(Beginning of Passage)

Genetic wheat resistance against F. pseudograminearum has been highlighted in many studies. However, no completely resistant (R) lines currently exist that support our findings in this context [52]. A few lines of bread wheat were reported to offer partial resistance to F. pseudograminearum under field conditions [53]. The mechanism of this resistance is related to the colonization and growth characteristics of F. pseudograminearum in wheat seedlings. Therefore, partially resistant cultivars were shown to have slow mycelium growth (in both plant’s xylem and phloem) compared to the susceptible ones [54]. Interestingly, the resistance pattern against Fusarium pathogens could exhibit eventual variations in the field conditions due to the associated meteorological factors. For instance, Birr et al. [55] emphasized a positive correlation between climatic variables (e.g., precipitation and relative humidity) and F. graminearum’s abundance. In addition, mycotoxin concentrations fluctuated across wheat grains due to the high moisture factors.
Deoxynivalenol (DON), 3-acetyldeoxynivalenol (3-AcDON), nivalenol (NIV), and zearalenone (ZEA) toxins are some of the most important mycotoxins found in harvested wheat grains all of which are produced by Fusarium species. Earlier studies showed that disease severity caused by Fusarium species and mycotoxin contamination in harvested wheat grain were remarkably correlated [56]. It is considered that the determination of resistant wheat varieties against Fusarium species will also help to reduce the contamination level of the mycotoxins in harvested wheat grains. This part of the research will be given a high priority by the International Soil Borne Pathogens Platform in Turkey to evaluate R vs. S to accumulate mycotoxins in wheat plants at different growing stages.
A major impediment to FCRR resistance breeding is the lack of research and understanding of the genetic basis of resistance [57]. Furthermore, there is a scarcity of dependable, reproducible, and high-throughput phenotyping procedures for screening large numbers of genotypes, leading to the discovery of novel sources of FCRR resistance and the underlying genetic factors [52,58]. In Turkey, the main Fusarium species involved in wheat fields is F. culmorum and, since research collaborations are made with other Fusarium-infested countries (mainly with F. pseudograminearum), lines with multiple resistance traits to both species are extremely needed for breeding programs.

(End of Passage)
(Beginning of Exercise data)

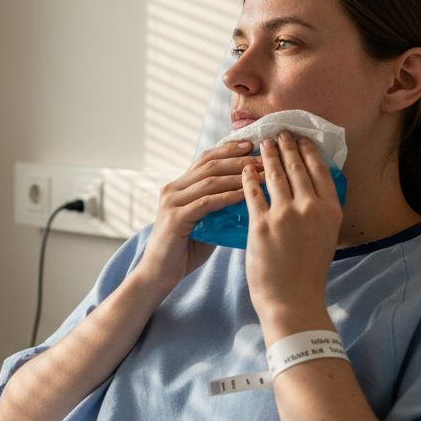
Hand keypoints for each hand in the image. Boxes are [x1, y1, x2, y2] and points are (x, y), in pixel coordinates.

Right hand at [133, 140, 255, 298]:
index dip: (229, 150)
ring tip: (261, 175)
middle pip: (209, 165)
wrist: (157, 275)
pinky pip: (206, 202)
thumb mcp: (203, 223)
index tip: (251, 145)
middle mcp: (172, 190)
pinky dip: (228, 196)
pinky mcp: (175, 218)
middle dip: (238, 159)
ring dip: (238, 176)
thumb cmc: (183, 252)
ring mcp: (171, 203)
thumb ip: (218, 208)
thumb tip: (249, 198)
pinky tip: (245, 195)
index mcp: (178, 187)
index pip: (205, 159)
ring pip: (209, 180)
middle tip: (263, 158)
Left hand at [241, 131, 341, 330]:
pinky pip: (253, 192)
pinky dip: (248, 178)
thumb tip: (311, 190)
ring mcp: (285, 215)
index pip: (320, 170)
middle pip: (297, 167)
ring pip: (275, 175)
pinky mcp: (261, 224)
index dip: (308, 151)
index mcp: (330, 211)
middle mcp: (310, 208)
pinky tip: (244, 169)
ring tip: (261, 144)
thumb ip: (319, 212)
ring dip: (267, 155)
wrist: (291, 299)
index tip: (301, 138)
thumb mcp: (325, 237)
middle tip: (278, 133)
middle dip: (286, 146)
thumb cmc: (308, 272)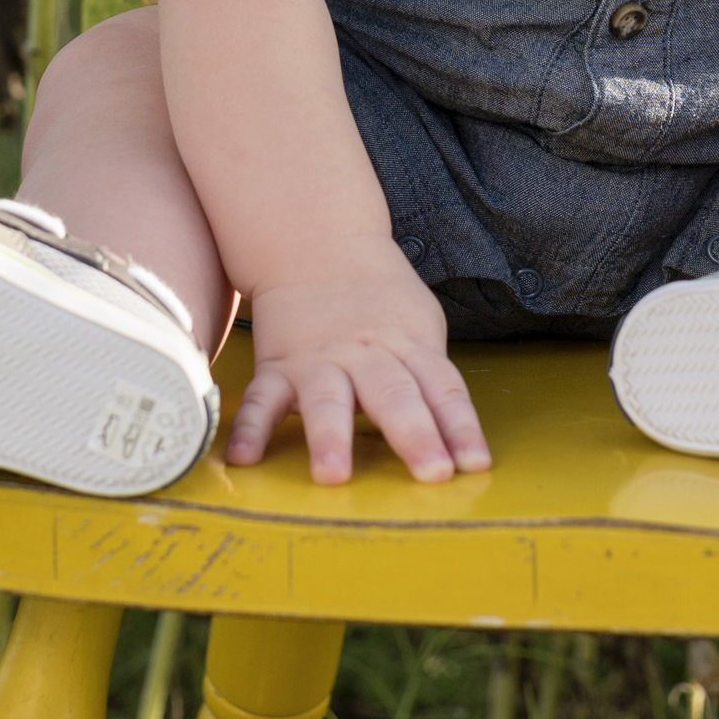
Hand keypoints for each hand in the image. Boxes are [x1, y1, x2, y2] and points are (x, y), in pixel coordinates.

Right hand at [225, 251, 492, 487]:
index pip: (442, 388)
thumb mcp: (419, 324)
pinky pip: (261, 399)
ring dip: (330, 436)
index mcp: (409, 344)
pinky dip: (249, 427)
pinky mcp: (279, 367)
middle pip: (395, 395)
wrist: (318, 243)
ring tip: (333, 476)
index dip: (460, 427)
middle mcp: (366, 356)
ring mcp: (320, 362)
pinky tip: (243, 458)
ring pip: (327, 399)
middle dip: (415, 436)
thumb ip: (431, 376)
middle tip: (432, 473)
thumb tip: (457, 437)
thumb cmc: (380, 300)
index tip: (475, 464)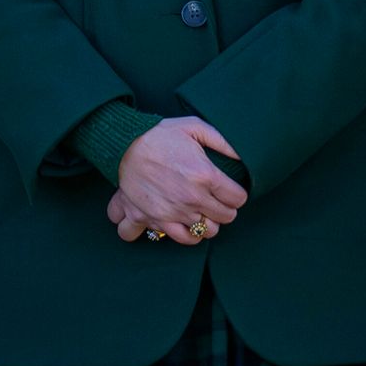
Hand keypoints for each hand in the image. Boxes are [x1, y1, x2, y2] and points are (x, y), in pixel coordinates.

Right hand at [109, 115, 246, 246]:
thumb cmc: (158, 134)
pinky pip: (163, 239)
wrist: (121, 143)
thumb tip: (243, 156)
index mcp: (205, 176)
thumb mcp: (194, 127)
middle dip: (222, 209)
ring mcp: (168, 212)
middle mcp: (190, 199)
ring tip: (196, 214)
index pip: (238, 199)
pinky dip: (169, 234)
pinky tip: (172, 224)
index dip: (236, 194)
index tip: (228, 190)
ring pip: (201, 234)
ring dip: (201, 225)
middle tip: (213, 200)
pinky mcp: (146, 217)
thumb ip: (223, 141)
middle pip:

(End of Exercise data)

Brief A:
Transcribe the passage on wheat resistance to Fusarium, starting at "Deoxynivalenol (DON), 3-acetyldeoxynivalenol" and ending at "different growing stages.".
Brief B:
Pick up the passage on wheat resistance to Fusarium after its last sentence and continue writing it.

Response area A:
Deoxynivalenol (DON), 3-acetyldeoxynivalenol (3-AcDON), nivalenol (NIV), and zearalenone (ZEA) toxins are some of the most important mycotoxins found in harvested wheat grains all of which are produced by Fusarium species. Earlier studies showed that disease severity caused by Fusarium species and mycotoxin contamination in harvested wheat grain were remarkably correlated [56]. It is considered that the determination of resistant wheat varieties against Fusarium species will also help to reduce the contamination level of the mycotoxins in harvested wheat grains. This part of the research will be given a high priority by the International Soil Borne Pathogens Platform in Turkey to evaluate R vs. S to accumulate mycotoxins in wheat plants at different growing stages.

Response area B:
In conclusion, the present study has revealed new sources of resistance to F. culmorum and F. pseudograminearum derived from experiments in the growth chamber, greenhouse, and field conditions. New R or MR germplasm resources found in the present research may therefore hold a lot of promise for improving wheat resistance to these fungi that cause root and crown rot, as there is currently no durable resistant cultivar for both species and they can further be exploited in breeding programs for the development of disease-resistant commercial cultivars. Internationally, it is recommended to perform a rank test of wheat lines based on their resistance to Fusarium spp. This test could involve many scientists from main Fusarium-infested countries, and it could be an innovative way to produce innovative management solutions to this disease. However, screening procedures must be improved in the sense that all resistance/tolerance aspects will be well covered from breeding perspectives. For instance, using new technologies-based approaches (e.g., QTL and GWAS studies) could be extremely doable to enforce resistance discovery in wheat cultivars. Additionally, it could be useful to adopt these conceptional genetics to promote high grain yield despite Fusarium infestations through investing in tolerance traits.

Funding

This research was funded by CRP Wheat-CIMMYT and GRDC.

Institutional Review Board Statement

Not applicable.

Informed Consent Statement

Not applicable.

Data Availability Statement

The data presented in this study are available on request from the corresponding author.

Acknowledgments

The author would like to thank the SBP CIMMYT Turkey program for its great efforts to produce such outcomes. Also, the author would like to thank Salah-Eddine Laasli for analyzing the data. Göksel Özer and Mustafa Imren are thanked for their contribution to reviewing the manuscript. Gul Erginbas-Orakci is thanked for her support in screening the germplasm. Special thanks to the spring bread wheat program at CIMMYT Mexico led by Ravi Singh. Abdelfattah A Dababat is thanked for his great support in conducting the field trials and the manuscript preparation and editing.

Conflicts of Interest

The authors declare no conflict of interest.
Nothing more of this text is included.